2012-04-01 00:00:30 | 世界共通

 2012年度に入りました。

 現在、世界経済にはさまざまなリスクが想定されていますが、個人的には今年度最大のリスクはインフレだと思っています。もっとも、欧米諸国(および新興国)とわが国のインフレの度合いには多少の違いがあって、それを天気予報風に表現すると、

 ・欧米諸国:インフレ暴風警報
 ・わが国 :インフレ注意報

欧米諸国ではインフレがますます激しくなり、社会不安も高まって、ところによりデモや暴動が多発するような事態となるでしょう。一方わが国でもインフレに十分な注意が必要になるでしょう・・・といったところだと思います。

 欧米諸国では、度重なる金融緩和であふれたマネーが国際商品市場に流れ込み、石油や小麦などの価格を高騰させています。その一方で実体経済の回復が遅々として進みません。インフレがどんどん激しくなるのに市民の賃金や給与が上がらないため、市民生活が大きなダメージを受けて社会不安が増大していきそうだ、という予想です。

 他方でわが国は状況がやや異なります。金融緩和を続けてきた欧米諸国に比べて規律ある通貨管理が行われていることなどから為替は長く円高/外貨安のトレンドを描いてきました。

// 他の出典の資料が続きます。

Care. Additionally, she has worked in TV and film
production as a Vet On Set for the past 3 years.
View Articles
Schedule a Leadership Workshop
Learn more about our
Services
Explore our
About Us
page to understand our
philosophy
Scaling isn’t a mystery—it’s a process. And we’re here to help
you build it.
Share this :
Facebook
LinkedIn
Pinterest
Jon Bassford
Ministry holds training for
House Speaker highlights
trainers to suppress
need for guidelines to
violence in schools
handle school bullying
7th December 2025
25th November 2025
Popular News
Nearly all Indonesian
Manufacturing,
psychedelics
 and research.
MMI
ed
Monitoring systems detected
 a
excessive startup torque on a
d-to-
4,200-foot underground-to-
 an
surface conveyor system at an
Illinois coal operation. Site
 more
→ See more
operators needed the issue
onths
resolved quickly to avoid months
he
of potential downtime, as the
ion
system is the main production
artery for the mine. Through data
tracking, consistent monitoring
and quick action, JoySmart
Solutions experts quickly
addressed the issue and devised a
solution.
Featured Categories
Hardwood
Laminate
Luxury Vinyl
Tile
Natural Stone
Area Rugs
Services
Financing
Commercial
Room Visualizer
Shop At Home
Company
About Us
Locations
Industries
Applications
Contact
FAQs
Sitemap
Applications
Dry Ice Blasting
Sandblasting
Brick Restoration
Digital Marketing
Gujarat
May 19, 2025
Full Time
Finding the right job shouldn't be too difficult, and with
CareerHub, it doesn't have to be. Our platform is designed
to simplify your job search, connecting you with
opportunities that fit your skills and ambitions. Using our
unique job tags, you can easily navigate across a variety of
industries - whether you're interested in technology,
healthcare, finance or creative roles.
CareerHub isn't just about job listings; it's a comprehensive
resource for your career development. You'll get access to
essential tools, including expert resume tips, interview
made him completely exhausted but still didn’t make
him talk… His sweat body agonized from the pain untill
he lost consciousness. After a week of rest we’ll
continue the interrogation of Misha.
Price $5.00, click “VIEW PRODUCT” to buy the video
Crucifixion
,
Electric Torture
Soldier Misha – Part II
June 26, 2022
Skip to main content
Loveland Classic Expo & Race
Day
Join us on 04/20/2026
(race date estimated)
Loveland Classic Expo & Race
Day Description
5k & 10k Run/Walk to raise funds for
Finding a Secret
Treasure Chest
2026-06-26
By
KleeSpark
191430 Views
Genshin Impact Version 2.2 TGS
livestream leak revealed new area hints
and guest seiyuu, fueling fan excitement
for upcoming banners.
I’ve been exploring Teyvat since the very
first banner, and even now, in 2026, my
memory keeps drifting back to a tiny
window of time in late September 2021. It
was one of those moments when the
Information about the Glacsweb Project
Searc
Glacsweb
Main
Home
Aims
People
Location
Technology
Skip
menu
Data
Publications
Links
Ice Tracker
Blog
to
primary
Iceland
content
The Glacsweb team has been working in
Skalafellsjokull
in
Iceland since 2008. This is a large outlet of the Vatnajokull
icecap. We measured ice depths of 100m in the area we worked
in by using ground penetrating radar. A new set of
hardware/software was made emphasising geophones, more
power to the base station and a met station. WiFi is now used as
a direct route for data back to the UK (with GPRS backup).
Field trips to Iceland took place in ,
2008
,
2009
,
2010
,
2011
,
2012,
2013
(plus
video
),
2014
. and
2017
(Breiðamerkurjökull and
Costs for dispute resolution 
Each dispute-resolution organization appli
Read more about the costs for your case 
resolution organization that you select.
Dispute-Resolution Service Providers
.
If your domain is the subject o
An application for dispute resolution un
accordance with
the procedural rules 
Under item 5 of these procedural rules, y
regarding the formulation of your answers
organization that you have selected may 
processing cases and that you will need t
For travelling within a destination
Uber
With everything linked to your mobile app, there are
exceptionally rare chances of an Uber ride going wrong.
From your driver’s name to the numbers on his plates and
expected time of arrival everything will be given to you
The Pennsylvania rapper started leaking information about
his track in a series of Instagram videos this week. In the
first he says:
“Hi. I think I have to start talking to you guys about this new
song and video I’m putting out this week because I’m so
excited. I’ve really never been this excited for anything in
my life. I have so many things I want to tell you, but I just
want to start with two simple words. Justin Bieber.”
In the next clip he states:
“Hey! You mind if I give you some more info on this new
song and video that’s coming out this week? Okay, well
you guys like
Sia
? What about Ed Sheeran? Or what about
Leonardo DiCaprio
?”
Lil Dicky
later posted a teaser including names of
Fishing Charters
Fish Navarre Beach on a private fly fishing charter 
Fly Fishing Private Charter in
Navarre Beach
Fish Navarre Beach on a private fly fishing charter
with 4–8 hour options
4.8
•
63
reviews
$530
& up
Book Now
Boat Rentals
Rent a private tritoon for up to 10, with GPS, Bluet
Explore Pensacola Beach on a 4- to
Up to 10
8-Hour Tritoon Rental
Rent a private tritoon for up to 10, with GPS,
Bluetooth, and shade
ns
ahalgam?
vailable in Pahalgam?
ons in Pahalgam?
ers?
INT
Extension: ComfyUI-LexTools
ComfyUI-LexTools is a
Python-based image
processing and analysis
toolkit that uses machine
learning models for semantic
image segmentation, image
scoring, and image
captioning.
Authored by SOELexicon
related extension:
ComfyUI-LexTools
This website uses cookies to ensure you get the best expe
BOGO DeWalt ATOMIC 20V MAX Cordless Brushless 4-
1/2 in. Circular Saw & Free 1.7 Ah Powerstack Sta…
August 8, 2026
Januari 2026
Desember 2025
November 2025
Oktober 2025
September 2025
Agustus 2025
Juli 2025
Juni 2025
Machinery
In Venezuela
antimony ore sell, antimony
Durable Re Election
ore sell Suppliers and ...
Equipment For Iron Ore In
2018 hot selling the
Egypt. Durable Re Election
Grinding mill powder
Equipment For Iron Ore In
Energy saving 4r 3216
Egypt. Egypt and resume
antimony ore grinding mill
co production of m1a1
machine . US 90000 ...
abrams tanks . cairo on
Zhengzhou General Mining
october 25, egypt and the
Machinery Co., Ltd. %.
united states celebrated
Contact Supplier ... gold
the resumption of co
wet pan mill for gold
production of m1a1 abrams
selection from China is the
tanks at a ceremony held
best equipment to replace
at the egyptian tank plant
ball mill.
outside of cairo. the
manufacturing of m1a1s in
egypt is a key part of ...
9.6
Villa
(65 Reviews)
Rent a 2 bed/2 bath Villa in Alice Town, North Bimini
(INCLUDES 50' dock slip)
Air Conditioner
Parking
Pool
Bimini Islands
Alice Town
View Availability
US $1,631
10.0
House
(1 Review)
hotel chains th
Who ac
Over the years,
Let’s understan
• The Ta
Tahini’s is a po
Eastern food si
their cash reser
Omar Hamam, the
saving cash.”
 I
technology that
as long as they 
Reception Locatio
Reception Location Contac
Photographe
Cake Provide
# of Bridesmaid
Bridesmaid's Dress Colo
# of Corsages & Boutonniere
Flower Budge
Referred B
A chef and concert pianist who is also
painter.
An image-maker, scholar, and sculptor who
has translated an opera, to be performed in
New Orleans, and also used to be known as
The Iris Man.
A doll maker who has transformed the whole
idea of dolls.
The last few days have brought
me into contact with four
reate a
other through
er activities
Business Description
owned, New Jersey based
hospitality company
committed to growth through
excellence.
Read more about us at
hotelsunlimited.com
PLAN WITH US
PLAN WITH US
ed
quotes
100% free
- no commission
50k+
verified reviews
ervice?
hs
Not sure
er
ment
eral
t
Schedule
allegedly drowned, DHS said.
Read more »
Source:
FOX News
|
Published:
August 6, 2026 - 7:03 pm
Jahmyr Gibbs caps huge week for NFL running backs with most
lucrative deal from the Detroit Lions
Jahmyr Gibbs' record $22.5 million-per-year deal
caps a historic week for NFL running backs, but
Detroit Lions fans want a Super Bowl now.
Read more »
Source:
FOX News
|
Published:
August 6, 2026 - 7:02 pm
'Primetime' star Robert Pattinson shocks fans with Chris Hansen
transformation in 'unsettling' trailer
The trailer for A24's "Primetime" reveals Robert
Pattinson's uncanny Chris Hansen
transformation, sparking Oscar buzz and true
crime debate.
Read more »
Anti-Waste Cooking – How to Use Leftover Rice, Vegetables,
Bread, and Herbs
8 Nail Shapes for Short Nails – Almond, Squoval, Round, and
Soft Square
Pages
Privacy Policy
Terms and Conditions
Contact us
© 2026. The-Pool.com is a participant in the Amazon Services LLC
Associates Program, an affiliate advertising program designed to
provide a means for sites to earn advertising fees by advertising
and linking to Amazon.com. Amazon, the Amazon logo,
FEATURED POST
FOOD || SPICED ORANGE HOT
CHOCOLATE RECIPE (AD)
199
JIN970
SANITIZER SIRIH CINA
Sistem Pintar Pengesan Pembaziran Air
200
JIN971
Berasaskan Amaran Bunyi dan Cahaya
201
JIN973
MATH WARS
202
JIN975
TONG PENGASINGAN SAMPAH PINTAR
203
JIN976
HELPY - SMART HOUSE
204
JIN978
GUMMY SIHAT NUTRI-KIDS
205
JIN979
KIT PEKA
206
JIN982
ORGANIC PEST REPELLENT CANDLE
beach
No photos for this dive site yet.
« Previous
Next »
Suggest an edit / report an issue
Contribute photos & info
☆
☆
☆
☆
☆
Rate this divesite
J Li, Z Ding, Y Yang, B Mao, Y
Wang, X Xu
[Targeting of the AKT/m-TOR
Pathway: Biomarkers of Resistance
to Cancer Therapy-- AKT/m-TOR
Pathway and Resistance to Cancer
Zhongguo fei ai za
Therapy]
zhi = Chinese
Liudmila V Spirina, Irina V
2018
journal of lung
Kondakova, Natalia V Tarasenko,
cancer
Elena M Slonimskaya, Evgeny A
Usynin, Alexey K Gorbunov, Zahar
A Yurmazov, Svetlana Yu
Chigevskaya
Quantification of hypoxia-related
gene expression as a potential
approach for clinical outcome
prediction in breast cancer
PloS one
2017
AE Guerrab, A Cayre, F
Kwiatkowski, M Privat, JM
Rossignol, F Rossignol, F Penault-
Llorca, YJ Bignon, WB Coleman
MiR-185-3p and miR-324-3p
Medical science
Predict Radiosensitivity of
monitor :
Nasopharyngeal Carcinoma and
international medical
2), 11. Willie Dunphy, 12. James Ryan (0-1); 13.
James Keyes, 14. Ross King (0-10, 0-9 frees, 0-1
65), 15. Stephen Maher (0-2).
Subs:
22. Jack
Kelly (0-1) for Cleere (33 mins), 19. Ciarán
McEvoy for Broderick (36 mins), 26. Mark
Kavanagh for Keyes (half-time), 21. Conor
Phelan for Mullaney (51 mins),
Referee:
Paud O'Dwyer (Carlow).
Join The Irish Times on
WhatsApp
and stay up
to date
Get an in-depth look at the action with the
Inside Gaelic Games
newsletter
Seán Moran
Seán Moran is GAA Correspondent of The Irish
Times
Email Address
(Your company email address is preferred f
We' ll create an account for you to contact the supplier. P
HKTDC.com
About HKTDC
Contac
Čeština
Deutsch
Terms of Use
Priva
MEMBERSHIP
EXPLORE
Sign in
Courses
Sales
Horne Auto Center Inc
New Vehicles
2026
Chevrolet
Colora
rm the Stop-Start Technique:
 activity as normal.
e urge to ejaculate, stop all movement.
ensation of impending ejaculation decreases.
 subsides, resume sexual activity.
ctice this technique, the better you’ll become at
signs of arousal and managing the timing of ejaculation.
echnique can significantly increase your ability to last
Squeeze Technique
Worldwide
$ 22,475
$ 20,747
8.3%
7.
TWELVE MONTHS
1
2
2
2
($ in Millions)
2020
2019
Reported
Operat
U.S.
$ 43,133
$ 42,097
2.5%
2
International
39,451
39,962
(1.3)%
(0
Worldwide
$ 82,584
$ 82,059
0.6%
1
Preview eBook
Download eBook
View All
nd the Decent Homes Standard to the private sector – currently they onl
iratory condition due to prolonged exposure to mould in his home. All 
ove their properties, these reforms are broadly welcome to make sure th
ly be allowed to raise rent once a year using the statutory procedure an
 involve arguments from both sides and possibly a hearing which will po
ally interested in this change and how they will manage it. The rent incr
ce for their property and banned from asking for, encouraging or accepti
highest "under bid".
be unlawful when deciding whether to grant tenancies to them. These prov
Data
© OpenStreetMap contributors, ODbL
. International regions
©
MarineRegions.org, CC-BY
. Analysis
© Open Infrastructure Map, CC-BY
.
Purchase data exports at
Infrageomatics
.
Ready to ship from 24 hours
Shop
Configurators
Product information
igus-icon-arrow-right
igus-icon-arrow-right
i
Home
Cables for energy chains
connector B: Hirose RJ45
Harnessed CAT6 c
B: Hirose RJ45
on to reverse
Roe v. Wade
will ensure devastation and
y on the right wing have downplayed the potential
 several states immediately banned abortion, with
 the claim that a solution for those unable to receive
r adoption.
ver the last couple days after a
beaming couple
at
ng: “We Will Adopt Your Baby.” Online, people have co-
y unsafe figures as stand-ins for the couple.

この円高ファイアウォールとなってドル建ての石油などの資源価格の上昇を抑制し、それが物価の安定に寄与してきました。

 もっとも、2月の日銀の金融緩和以降、一転してやや円安/ドル高の基調となり、これらの資源価格の円建て価格が急激に上昇し、それがインフレをもたらしかねない状況となってきたので十分な注意が必要になってきた、ということです。